D'où le nom qui vient du grec mono "un seul" et tropos "direction".
Exemple :
La figure suivante montre le cas du flurbiprofen, présentant deux formes cristallines I et II :
La forme stable I est menée jusqu'à sa fusion à 113 °C avec une enthalpie de fusion \Delta H_f^{I}=27,9\textrm{ kJ/mole}. La forme II métastable est menée jusqu'à sa fusion vers 80 °C (pic endothermique) en subissant simultanément une cristallisation (pic exothermique) en forme I qui va ensuite fondre à 113 °C.
Il ne faut cependant pas croire que les systèmes monotropes et énantiotropes correspondant donnent systématiquement des profils en ACD[9] comparables à ceux que nous venons de montrer.
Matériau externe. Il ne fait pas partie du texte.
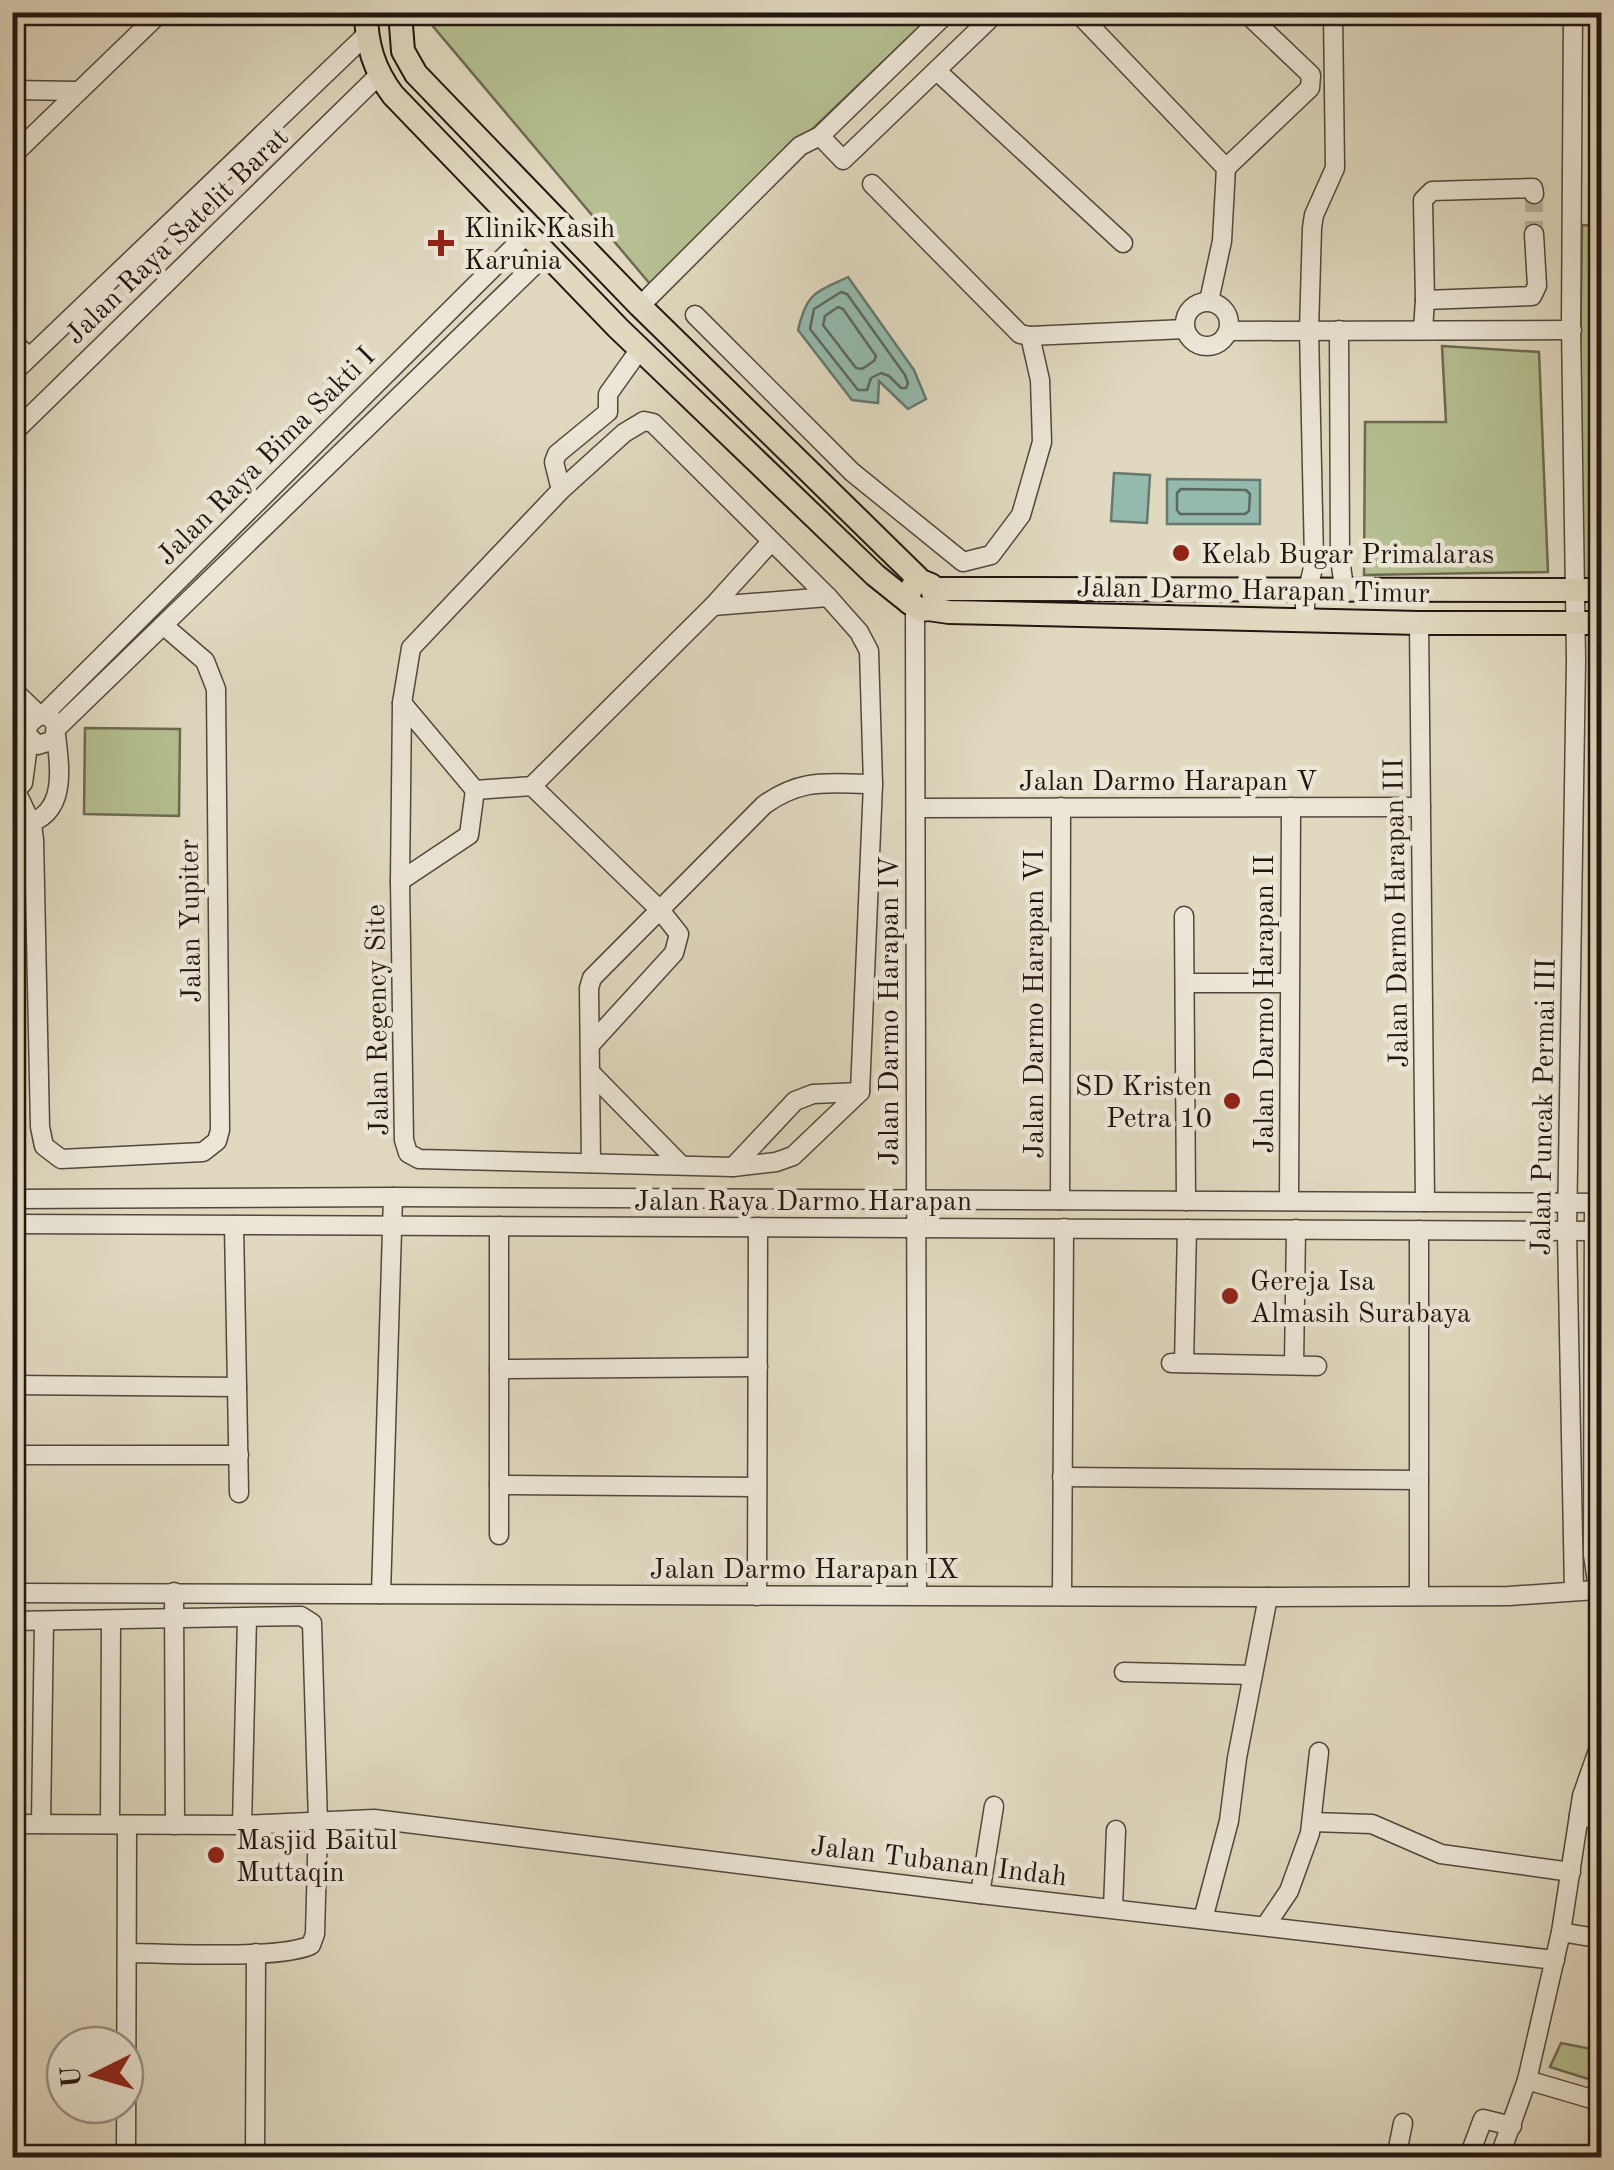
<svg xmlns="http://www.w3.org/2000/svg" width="1614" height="2170" font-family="'Old Standard TT',serif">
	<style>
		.green { fill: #b5bf91; stroke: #6c6a50; stroke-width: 2.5 }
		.water { fill: #94baae; stroke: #67786f; stroke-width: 2.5 }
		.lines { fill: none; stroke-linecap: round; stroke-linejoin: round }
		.shore { stroke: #5c685f; stroke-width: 2.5 }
		.minor-tunnel { stroke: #bab29d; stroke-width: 18; stroke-dasharray: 18 9; stroke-linecap: butt }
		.minor-casing { stroke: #52473c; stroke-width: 21 }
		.major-casing { stroke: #231610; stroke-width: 26 }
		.minor { stroke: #ebe6d6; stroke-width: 18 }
		.major { stroke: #e0d9c0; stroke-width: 22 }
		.poi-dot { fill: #8f2418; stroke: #ebe6d6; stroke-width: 4 }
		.labels { text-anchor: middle; stroke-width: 9; stroke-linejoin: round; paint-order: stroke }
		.poi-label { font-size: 28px; fill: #231610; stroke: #ebe6d6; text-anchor: start }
		.street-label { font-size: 28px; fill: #231610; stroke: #ebe6d6 }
	</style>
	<rect width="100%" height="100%" fill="#e0d9c0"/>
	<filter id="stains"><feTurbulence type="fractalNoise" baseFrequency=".002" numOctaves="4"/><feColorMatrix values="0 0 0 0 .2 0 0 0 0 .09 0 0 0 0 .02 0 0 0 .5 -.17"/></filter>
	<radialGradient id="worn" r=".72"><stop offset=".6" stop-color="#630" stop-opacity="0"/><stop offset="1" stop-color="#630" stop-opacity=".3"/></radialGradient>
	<g class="green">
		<polygon points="426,13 934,13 650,284 426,18"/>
		<polygon points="1582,225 1601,226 1601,580 1577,579"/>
		<polygon points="1442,346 1539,352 1548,572 1364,575 1365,422 1446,422"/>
		<polygon points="85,728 180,729 179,816 84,814"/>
		<polygon points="1561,2043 1596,2050 1601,2046 1601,2083 1550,2067"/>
	</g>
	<g class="water">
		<path d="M848 277 914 370 926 399 908 409 879 381 878 403 852 400 798 330C807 292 815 293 848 277Z"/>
		<polygon points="1114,473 1150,475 1147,523 1111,521"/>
		<polygon points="1167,479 1260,480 1260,524 1167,524"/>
	</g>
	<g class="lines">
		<g class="shore">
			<polygon points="841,292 847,294 905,375 908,383 906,388 901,388 889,376 881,373 871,378 867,390 858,390 810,329 814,309"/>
			<polygon points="838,307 843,309 876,356 874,361 862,369 856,368 823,325 825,316"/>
			<polygon points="1181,489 1246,490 1250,494 1249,511 1245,514 1180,514 1177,510 1177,493"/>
		</g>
		<polyline class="minor-tunnel" points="1534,194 1534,234"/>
		<defs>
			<g id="minor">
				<polyline points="1077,12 1226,168 1222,241 1209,301"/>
				<polyline points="1573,12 1571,326 1576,660 1567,1231 1574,1590"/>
				<polyline points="938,72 1123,243"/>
				<polyline points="12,90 78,91"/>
				<polyline points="820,136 843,160 997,12"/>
				<polyline points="12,156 161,12"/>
				<polyline points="1226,168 1310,88 1311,75 1245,12"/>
				<polyline points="872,184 1020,334 1030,336 1185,329"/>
				<polyline points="1425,300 1423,200 1432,191 1533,188 1534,194"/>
				<circle cx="1207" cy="324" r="22"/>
				<polyline points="640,306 800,146 820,136 948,12"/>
				<polyline points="695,315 852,472 963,562 991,555 1021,515 1042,442 1040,380 1030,336"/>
				<polyline points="1339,330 1340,559 1343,580 1348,591"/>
				<polyline points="1423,330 1425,300 1532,296 1537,286 1534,234"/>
				<polyline points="1229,331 1572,330"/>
				<polyline points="12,341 29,357"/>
				<polyline points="12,374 366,35"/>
				<polygon points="644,421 653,423 828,597 859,632 869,651 873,784 860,1092 793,1156 776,1162 733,1167 419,1159 408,1153 404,1140 400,881 402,703 411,648 561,490 624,433"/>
				<polyline points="12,434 378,76"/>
				<polyline points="561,490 554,462 557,454 608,412 608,394 640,349"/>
				<polyline points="713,606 828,597"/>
				<polyline points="915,607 917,1594"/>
				<path d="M1307 620C1300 600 1313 580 1314 559L1309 330 1312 228 1314 215 1335 168 1333 12"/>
				<polyline points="1419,623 1425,1202"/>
				<polyline points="12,689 39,715"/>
				<polyline points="402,703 475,790 532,786 713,606 771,542"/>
				<polyline points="43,715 526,235"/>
				<polyline points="12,721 38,745 54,740 56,725 50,717 39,715 28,725 27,735"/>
				<polyline points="57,728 545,255"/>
				<polyline points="532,786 660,910 679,934 674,953 591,1044"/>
				<polyline points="16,791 32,825 34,840 40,1127 44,1146 61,1159 203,1152 217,1141 220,1130 216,689 205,661 163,625"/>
				<polyline points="12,792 23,783 29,738"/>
				<polyline points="916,808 1421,807"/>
				<path d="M12 827C67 821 61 777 56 735"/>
				<polyline points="400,881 469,835 475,790"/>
				<polyline points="1184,916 1186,1201"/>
				<polyline points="1185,983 1289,983"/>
				<polyline points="592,1074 681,1165"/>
				<path d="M591 1163 589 988 592 978 764 805C803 777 828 784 873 784"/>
				<polyline points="733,1167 795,1101 813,1094 860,1092"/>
				<polyline points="12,1199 393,1197 1602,1203"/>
				<polyline points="1060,1200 1061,807"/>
				<polyline points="1289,1201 1291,807"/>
				<polyline points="1594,1203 1593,1555 1602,1614"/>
				<polyline points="12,1224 1602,1231"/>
				<polyline points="234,1225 239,1493"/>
				<polyline points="1419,1230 1419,1596"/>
				<polyline points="1171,1363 1317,1366"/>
				<polyline points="1184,1363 1187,1229"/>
				<polyline points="1294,1365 1296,1229"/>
				<polyline points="499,1369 758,1367"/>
				<polyline points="12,1385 237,1387"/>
				<polyline points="12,1455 239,1455"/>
				<polyline points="1062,1477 1419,1480"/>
				<polyline points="499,1485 757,1487"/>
				<polyline points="499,1535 499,1226"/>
				<polyline points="174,1592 175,1825"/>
				<polyline points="12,1593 1268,1597 1509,1596 1596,1590"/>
				<polyline points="381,1594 393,1197"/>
				<polyline points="757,1596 758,1227"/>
				<polyline points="1062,1596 1064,1228"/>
				<path d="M12 1621 301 1616 312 1623 318 1823 315 1934 311 1945C280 1960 168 1953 128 1953"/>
				<polyline points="1124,1672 1252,1675"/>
				<polyline points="1579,1815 1602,1822"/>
				<polyline points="1312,1822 1372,1824 1441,1854 1571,1872"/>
				<polyline points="12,1824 242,1825 374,1819 980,1894 1555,1960"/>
				<polyline points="41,1824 44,1621"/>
				<polyline points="110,1824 111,1622"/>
				<polyline points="242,1825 247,1618"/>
				<polyline points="980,1894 994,1806"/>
				<polyline points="1113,1908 1116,1830"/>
				<polyline points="1203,1919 1229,1821 1237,1758 1268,1597"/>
				<polyline points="1266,1925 1289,1891 1310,1833 1319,1752"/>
				<polyline points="1561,1932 1602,1939"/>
				<polyline points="1527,2080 1602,2102"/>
				<polyline points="126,2158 127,1825"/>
				<polyline points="255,2158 256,1953"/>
				<polyline points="1396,2158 1403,2123"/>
				<polyline points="1479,2158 1471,2151 1483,2119 1512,2126"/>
				<polyline points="1499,2158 1527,2080 1561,1932 1582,1796 1602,1739"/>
			</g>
			<g id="major">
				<path d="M366 12C366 44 374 70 393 95L618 328 875 575 910 603"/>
				<polyline points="400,12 403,51 416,74 640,306 921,581 931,585 935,600 928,609 921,610 910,603 908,595 914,584 921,581"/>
				<polyline points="935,589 1602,590"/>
				<polyline points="928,609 949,612 1419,623 1602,623"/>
			</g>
		</defs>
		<use href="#minor" class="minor-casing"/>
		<use href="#major" class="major-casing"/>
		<use href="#minor" class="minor"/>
		<use href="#major" class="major"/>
	</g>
	<g class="poi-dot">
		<path d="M436 228h10v10h10v10h-10v10h-10v-10h-10v-10h10z"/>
		<circle cx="1181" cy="553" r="10"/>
		<circle cx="1232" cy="1101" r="10"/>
		<circle cx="1230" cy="1296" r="10"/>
		<circle cx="216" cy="1855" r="10"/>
	</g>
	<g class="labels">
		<g class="poi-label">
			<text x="464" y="237">Klinik Kasih<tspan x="464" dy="32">Karunia</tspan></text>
			<text x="1201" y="563">Kelab Bugar Primalaras</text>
			<text x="1212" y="1095" text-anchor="end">SD Kristen<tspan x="1212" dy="32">Petra 10</tspan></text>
			<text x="1250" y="1290">Gereja Isa<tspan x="1250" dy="32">Almasih Surabaya</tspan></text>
			<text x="236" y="1849">Masjid Baitul<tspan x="236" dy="32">Muttaqin</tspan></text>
		</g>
		<g class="street-label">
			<text transform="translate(176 235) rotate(-44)" y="10">Jalan Raya Satelit Barat</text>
			<text transform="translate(265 455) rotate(-45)" y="10">Jalan Raya Bima Sakti I</text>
			<text transform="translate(1253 589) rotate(1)" y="10">Jalan Darmo Harapan Timur</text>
			<text x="1168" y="790">Jalan Darmo Harapan V</text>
			<text transform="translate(1395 913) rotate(-91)" y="10">Jalan Darmo Harapan III</text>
			<text transform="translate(189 921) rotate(-91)" y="10">Jalan Yupiter</text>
			<text transform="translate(1033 1004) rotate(-90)" y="10">Jalan Darmo Harapan VI</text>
			<text transform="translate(1263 1004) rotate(-90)" y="10">Jalan Darmo Harapan II</text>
			<text transform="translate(888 1011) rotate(-90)" y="10">Jalan Darmo Harapan IV</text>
			<text transform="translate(376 1020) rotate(-91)" y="10">Jalan Regency Site</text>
			<text transform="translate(1542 1107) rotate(-89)" y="10">Jalan Puncak Permai III</text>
			<text x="803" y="1210">Jalan Raya Darmo Harapan</text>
			<text x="804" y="1578">Jalan Darmo Harapan IX</text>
			<text transform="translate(939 1860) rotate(7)" y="10">Jalan Tubanan Indah</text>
		</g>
	</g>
	<rect width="1614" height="2170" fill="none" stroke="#e0d9c0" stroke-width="50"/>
	<rect x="15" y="15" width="1584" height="2140" fill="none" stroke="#231610" stroke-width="5"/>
	<rect x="25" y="25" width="1564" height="2120" fill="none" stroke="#231610" stroke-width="2.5"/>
	<g transform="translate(95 2075) rotate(265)"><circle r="48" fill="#ebe6d6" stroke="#9b9387" stroke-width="2.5"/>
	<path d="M0-8L18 38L0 25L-18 38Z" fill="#8f2418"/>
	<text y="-15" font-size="28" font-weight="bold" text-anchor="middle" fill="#231610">U</text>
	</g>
	<rect width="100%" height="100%" filter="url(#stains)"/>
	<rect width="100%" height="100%" fill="url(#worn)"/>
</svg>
Sur les figures suivantes sont résumés tous les profils associables avec ces deux situations ( Giron, 1995[24]). On voit immédiatement que la seule notion de profil est insuffisante pour caractériser un système polymorphe. Il faudra coupler l'ACD[9] avec d'autres méthodes pour avoir une compréhension exacte.
On peut faire un pas important en utilisant les données quantitatives extraites des thermogrammes. Sur les figures précédentes figurent sur la gauche les diagrammes complets G_{A,\,S}, H_{A,\,S}, G_{S}^{B}, H_{B,\,S} et G_{l}, H_{l} pour les formes A et B et la phase liquide commune (ces figures sont donc plus complètes que la figure précédente[29] où seules les G\left( T \right) figuraient).
Un examen attentif permet de dégager quelques règles dites de Burger et Ramberger.
Fondamental : Règle de la chaleur de transition
Si l'on observe lors d'une analyse par ACD[9] d'une forme cristalline A à une certaine température T_0, un effet endothermique que l'on puisse associer à une transition solide-solide, on peut admettre qu'il existe en dessous de cette température un point de transition situé à une température T_T, tel que la forme analysée A soit en relation d'énantiotropie avec la forme B métastable des températures inférieures à T_T.
Fondamental : Règle des enthalpies de fusion
Si la forme ayant la température de fusion la plus haute possède l'enthalpie de fusion la plus faible, les deux formes considérées sont en relation d'énantiotropie. Si la forme ayant la température de fusion la plus haute a également l'enthalpie de fusion la plus grande, les deux formes sont normalement en relation de monotropie.
Fondamental : Règle de la masse volumique (règle de la densité)
De deux formes cristallines d'une même molécule, celle qui est la plus stable à la température du zéro absolu est celle qui a la masse volumique la plus élevée à température ambiante. Cette règle est fondée sur la notion de compacité des empilements comme nous l'avons abordée à partir de la figure concernant les différents types d'empilements[30]. Attention cependant aux exceptions. En particulier si les molécules engagent entre elles des liaisons directionnelles, comme la liaison hydrogène à l'intérieur de la maille cristalline, cette règle peut être totalement erronée.